I've thought about useing Synthetic, but I'm down here in the Deep South by the Gulf, which doesn't get very cold down here, and I'm retired,, so I don't drive very much. So far I've decided to stay with Castrol GTX 5w30, but for about the same price,, I could get WalMart's Supertech Full Synthetic 5w30 for about the same price. That's what SMJ is useing the WalMart Supertech Full Synthetic. If I lived up in the North Country though,, I'm pretty sure that I would be useing Full synthetic, because of the ability for full synthetic to pour better, even @ the same viscosity of Dino Oil. This is what I've read,, but don't know for a fact about the pour point. Another reason,, since I don't drive very much, is that I've read, that Synthetic tend's to run off parts faster, compared to dino that tend's to leave a film of oil longer on the parts. Again just what I've read,, and don't have any fact's. I do have one small engine Brigg's and Stratton that calls for full synthetic,, so that's what I use in that engine, because B&S recommend's it.

Best Wish's to You as well,, and Hope Santa bring's you just what you want. Amazon and Ebay are Santa's Helper's. 



> Thanks, everyone. Good stuff.
> 
> I haven't changed the oil on a Fronti 2.5L before. From what I've read, the oil filter on the 2.5L is behind a rubber shroud (instead of a metal access plate on the 4.0L). Do you need to remove the shroud? Or can you simply move it out of the way?
> 
> Thanks a bunch!


Fred,

I'll have to defer to someone else that has the 2.5L on Removeing/Installing the Oil Filter. On my V6 I just read the Owner's Manual,, as well as the Service Manual and then developed my own method. I don't know why Nissan make's it difficult for VQ40DE 4L owner's to remove/replace the oil filter. Apparently the Man or Woman that designed the Oil Filter Access has never done his/her own oil change's. But I shouldn't complain, cause it wasn't that easy on the 2.4L I4 Hardbody that I had for 20 year's either. 

I hope it is easier on the 2.5L for you to do. The Service manual for our Truck's is a Free Download on the WWW. Just Google Frontier Service Manual,, and you'll find a free download somewhere.

Enjoy Your New Frontier and Happy Holiday's.


----------



## smj999smj (Jan 1, 2006)

I don't even bother with the oil filter access panel on the front skid plate on my 06 & 08 Pathfinders, anymore. I just remove the whole skid plate out of the way. It's a few more bolts, but makes access a lot easier and I can do a better job cleaning off the residual oil.


----------



## BRubble (Jun 22, 2014)

smj999smj said:


> I don't even bother with the oil filter access panel on the front skid plate on my 06 & 08 Pathfinders, anymore. I just remove the whole skid plate out of the way.

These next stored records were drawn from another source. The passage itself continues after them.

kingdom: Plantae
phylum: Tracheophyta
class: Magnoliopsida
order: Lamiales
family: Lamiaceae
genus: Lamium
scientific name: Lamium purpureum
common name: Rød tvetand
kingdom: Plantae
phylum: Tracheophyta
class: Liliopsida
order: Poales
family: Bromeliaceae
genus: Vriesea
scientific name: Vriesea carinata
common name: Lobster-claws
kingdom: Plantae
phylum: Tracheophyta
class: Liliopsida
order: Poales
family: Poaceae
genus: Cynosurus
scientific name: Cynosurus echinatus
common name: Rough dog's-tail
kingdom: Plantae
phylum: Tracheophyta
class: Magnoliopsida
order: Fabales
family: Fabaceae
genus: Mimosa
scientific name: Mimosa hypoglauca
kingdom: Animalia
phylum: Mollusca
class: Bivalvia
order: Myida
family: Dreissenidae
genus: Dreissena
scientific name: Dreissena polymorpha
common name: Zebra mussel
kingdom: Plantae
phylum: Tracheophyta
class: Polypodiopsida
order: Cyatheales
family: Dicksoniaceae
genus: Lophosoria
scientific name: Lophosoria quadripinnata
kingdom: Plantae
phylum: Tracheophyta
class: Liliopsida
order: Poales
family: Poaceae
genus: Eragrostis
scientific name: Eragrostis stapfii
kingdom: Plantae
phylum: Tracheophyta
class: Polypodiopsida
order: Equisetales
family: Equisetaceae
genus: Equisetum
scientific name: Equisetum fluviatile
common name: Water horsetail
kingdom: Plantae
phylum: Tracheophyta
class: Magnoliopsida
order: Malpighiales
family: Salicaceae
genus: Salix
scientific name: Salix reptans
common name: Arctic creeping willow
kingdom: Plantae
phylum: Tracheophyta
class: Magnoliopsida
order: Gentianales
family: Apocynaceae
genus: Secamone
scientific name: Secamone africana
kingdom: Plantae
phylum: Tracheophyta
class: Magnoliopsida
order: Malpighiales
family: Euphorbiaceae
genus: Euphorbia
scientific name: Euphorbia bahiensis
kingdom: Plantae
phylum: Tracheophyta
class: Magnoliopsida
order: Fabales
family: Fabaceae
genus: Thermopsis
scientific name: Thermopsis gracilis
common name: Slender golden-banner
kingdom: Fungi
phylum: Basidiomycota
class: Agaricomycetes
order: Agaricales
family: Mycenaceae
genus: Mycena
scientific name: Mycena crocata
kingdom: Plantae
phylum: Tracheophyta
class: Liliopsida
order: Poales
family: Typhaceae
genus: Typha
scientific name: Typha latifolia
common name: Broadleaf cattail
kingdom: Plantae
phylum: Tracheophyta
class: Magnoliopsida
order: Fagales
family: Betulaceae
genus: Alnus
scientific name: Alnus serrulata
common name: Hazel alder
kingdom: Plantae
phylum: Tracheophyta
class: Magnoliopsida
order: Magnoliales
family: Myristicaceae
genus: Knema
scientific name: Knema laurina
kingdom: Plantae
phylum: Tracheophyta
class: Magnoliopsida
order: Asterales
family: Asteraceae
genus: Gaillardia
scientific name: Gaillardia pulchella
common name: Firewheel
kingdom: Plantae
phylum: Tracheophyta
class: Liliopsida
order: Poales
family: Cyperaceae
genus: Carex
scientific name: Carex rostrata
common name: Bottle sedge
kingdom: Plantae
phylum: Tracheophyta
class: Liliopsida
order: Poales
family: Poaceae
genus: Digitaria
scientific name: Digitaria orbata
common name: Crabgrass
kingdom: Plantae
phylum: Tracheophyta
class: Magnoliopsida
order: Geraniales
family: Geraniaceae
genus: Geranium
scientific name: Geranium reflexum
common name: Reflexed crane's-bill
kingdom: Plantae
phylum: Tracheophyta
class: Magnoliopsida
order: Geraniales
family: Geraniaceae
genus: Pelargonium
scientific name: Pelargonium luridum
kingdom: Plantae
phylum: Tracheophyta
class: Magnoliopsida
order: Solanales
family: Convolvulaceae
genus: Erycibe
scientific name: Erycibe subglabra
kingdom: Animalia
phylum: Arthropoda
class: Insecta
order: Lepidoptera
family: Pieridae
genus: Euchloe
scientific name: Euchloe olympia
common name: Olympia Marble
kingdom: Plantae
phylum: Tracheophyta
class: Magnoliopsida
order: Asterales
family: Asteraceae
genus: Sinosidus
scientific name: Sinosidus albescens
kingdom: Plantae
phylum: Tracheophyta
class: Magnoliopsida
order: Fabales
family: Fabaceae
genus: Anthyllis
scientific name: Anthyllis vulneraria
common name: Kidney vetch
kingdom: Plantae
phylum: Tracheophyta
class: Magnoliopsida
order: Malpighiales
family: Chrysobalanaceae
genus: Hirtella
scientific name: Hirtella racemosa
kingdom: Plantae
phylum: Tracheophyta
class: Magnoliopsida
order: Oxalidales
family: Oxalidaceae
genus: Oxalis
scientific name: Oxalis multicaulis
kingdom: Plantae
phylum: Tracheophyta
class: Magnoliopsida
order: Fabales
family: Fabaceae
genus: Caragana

It's a few more bolts, but makes access a lot easier and I can do a better job cleaning off the residual oil.


Me too, and it also let's me get a better look at what's going on under there as well.

Happy Holiday's SMJ, Here's hopeing You and Your's have a Great Christmas.


----------



## FrontierFred (Sep 18, 2015)

FYI, I expected I'd have to crawl under the truck to find the oil filter, and I haven't yet had time for that. But then yesterday I figured I'd open the hood and specifically check if I could see it from above. Sure enough, it's right there in plain sight on the passenger side of the engine. Then I took a quick look under the truck and found the oil drain plug right away. Overall, seems like a relatively simple process. Nothing seems to be in the way of anything.

Thanks again everyone for the assist!


----------



## BRubble (Jun 22, 2014)

FrontierFred said:


> FYI, I expected I'd have to crawl under the truck to find the oil filter, and I haven't yet had time for that. But then yesterday I figured I'd open the hood and specifically check if I could see it from above. Sure enough, it's right there in plain sight on the passenger side of the engine. Then I took a quick look under the truck and found the oil drain plug right away. Overall, seems like a relatively simple process. Nothing seems to be in the way of anything.
> 
> Thanks again everyone for the assist!


While you got the hood open,, coat the Battery terminal's with Grease to prevent corosion. Been doing that for over 30 year's; Cheap, Fast, and It Work's.

Regard's


----------